Peña Montañesa cara norte en febrero de 2019. Foto: SobrarbeDigital.

La FOP recuerda que el Gobierno de Aragón apoyó la introducción del oso Goiat y se comprometió a participar en su seguimiento. Es urgente que la administración aragonesa asuma sus compromisos y modifique el mensaje erróneo que está trasladando a la sociedad a través del consejero en funciones de Desarrollo Rural y Sostenibilidad, Joaquín Olona, según explican en una nota de prensa.

La Fundación Oso Pardo (FOP) pide al Gobierno de Aragón que cumpla sus compromisos.
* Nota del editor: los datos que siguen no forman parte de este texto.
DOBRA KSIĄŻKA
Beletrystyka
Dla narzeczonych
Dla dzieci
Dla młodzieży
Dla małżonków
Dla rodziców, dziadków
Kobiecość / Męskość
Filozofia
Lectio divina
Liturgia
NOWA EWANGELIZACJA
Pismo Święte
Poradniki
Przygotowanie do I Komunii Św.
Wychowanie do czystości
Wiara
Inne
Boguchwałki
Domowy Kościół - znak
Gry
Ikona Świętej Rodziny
La recuperación del oso pardo en los Pirineos ha contado siempre con su respaldo e implicación expresos, como acredita la documentación oficial de todos los proyectos europeos del Programa LIFE desarrollados con ese objetivo.

El primero de ellos, denominado Primera fase del Programa de conservación de vertebrados amenazados en los Pirineos, se acometió en 1993 conjuntamente por Aragón, Cataluña, Navarra, Francia y el antiguo Instituto Nacional para la Conservación de la Naturaleza (ICONA), y en su marco se produjeron las primeras reintroducciones de osos en los Pirineos.

Ya en fechas recientes, el respaldo del Gobierno de Aragón a la continuidad de esta política, se ha materializado con una carta de apoyo al proyecto PirosLife, iniciado en 2014 y aún en desarrollo, bajo la coordinación de Cataluña, y cuya primera acción reseñada era la introducción de un nuevo ejemplar para la mejora genética de la población osera existente.

La carta, fechada el 20 de noviembre de 2013, dice textualmente “La Dirección General de Conservación del Medio Natural del Gobierno de Aragón apoya la realización del Proyecto sobre la conservación del oso en los Pirineos catalanes. Las evidentes relaciones entre los ejemplares de oso pardo que pueblan el Pirineo catalán con los que ocasionalmente ocupan territorios aragoneses hace que las mejoras que puedan producirse en el estado de conservación de la población de Cataluña acaben teniendo un efecto positivo en la población aragonesa, y en definitiva en el conjunto de la situación de la especie en la cadena pirenaica”.

Además, sobre las acciones de seguimiento, la misma carta especifica que “Las previsibles incursiones en el territorio aragonés de ejemplares procedentes de la población catalana serán objeto de seguimiento por parte del personal del Gobierno de Aragón de manera coordinada con los técnicos de la Generalitat de Cataluña que desarrollen las acciones del programa Life, asegurando la homogeneidad en los criterios de seguimiento y tratamiento de la información a través de las vías de coordinación habituales entre ambas Comunidades Autónomas”.

Y concluye: “Insistir en cualquier caso en el interés que `para Aragón tiene el desarrollo de este Proyecto en Cataluña no solo por lo que supone de mejora en la conservación de la población osera, sino también como posible modelo a seguir para acciones de conservación a realizar en nuestro propio territorio”.

Transparencia, diálogo y cooperación
Por tanto, no se comprende ni la actitud ni los mensajes que está trasladando a la sociedad el consejero en funciones de Desarrollo Rural y Sostenibilidad, Joaquín Olona, en los que responsabiliza a Francia y Cataluña de la introducción de Goiat y manifiesta su oposición frontal a la presencia de osos en los Pirineos, generando además un ambiente negativo que en nada beneficia a la convivencia social en estos territorios.

La FOP insta a la administración aragonesa a que redirija la situación en coherencia con las obligaciones legales y con los compromisos que adquirió voluntariamente, vuelva a asumir la conservación del oso pardo en los Pirineos y, sobre todo, trabaje de forma activa en las medidas para hacerla compatible con la ganadería extensiva, manteniendo una información transparente y un diálogo continuo con la población de los territorios oseros.

La convivencia entre el oso pardo y el único sector afectado por su presencia, que es el ovino en extensivo, no es fácil pero es posible con mucho diálogo, mucha transparencia informativa y con las medidas de prevención e indemnización adecuadas, que la administración debe debatir y acordar con dicho sector.

Por último, la única manera de avanzar en la conservación de la especie en los Pirineos es establecer y mantener la cooperación entre los distintos gobiernos comprometidos, y remar todos en la misma dirección, como ya están haciendo a pesar de las dificultades Cataluña y Navarra.